Navigating the learning curve: assessing caseload and comparing outcomes before and after the learning curve of computer-navigated total hip arthroplasty.
Review
Overview
abstract
PURPOSE: Computer-navigated (CN) total hip arthroplasty (THA) offers improved acetabular component placement and radiographic outcomes, but inconsistent assessment methods of its learning curves render the evaluation of adopting a novel platform challenging. Therefore, we conducted a systematic review to assess the learning curve associated with CN-THA, both tracking a surgeon's performance across initial cases and comparing their performance to manual THA (M-THA). METHODS: A search was conducted using PubMed, MEDLINE, EBSCOhost, and Google Scholar on June 16, 2023 to find research articles published after January 1, 2000 (PROSPERO registration: CRD4202339403) that investigated the learning curve associated with CN-THA. 655 distinct articles were retrieved and subsequently screened for eligibility. In the final analysis, nine publications totaling 847 THAs were evaluated. The Methodological Index for Nonrandomized Studies (MINORS) tool was utilized to evaluate the potential for bias, with the mean MINORS score of 21.3 ± 1.2. RESULTS: CN-THA showed early advantages to M-THA for component placement accuracy and radiographic outcomes but longer operative times (+ 3- 20 min).

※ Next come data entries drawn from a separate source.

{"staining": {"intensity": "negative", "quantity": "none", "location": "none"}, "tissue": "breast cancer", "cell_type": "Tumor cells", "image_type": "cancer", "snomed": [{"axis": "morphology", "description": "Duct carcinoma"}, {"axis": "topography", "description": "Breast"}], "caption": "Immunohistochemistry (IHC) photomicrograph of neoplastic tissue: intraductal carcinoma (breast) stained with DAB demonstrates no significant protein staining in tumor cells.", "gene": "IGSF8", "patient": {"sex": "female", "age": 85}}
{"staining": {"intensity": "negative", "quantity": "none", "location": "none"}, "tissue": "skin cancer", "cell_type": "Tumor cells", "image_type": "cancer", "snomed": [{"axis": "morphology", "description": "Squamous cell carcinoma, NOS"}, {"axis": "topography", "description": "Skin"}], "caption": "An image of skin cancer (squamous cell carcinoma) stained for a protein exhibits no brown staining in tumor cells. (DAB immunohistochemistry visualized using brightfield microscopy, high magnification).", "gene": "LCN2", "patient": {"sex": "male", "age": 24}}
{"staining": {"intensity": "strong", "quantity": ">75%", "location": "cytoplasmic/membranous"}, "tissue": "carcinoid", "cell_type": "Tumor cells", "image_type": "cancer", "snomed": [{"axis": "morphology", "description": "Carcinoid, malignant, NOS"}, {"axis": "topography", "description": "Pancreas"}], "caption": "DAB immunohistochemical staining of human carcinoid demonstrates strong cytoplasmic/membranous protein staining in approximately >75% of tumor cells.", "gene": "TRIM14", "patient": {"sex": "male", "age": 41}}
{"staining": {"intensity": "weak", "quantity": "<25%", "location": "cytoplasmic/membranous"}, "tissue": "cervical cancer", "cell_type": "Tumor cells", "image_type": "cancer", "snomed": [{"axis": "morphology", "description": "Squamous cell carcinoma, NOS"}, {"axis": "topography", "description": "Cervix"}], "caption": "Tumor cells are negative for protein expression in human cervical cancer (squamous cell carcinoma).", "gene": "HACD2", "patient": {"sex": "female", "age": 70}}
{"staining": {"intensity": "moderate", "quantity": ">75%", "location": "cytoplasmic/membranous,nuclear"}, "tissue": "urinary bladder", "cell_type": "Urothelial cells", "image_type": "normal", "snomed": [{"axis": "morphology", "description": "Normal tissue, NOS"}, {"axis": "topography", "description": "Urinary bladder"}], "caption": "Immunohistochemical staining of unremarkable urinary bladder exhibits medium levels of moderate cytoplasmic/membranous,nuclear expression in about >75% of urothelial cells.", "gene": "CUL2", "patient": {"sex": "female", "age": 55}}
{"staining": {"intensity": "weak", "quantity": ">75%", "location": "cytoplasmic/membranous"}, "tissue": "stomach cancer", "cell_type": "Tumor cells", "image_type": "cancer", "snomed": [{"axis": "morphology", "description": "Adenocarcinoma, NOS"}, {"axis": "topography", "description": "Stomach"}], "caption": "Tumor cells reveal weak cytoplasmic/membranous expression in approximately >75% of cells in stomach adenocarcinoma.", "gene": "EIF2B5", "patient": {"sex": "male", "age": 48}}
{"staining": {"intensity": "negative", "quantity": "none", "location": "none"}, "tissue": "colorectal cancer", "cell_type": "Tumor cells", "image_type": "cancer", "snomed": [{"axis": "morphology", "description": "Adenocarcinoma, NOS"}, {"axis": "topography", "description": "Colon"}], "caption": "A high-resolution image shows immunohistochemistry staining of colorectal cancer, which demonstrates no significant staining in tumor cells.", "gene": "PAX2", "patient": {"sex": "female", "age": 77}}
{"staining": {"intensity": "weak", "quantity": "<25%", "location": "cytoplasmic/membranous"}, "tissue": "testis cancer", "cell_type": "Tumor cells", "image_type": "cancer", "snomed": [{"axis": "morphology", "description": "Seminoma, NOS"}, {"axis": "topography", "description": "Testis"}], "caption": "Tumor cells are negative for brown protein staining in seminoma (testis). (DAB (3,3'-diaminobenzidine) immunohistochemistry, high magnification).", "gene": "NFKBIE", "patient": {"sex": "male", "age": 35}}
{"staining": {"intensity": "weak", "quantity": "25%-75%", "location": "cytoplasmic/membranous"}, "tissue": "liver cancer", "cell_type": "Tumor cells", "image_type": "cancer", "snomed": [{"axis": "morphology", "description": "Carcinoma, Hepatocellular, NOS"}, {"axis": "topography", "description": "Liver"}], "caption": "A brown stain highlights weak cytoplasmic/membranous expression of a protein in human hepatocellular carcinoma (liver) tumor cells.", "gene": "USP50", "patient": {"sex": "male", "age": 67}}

There was a learning curve required to achieve peak proficiency in these metrics, though mixed methodologies made the required caseload unclear. CONCLUSIONS: CN-THA offers immediate advantages to M-THA for component placement accuracy and radiographic outcomes, though CN-THA's advantages become more pronounced with experience. Surgeons should anticipate longer operative times during the learning curve for CN-THA, which lessen following a modest caseload. A more thorough evaluation of novel computer-navigated technologies would be enhanced by adopting a more uniform method of defining learning curves for outcomes of interest. Registration PROSPERO registration of the study protocol: CRD42023394031, 27 June 2023.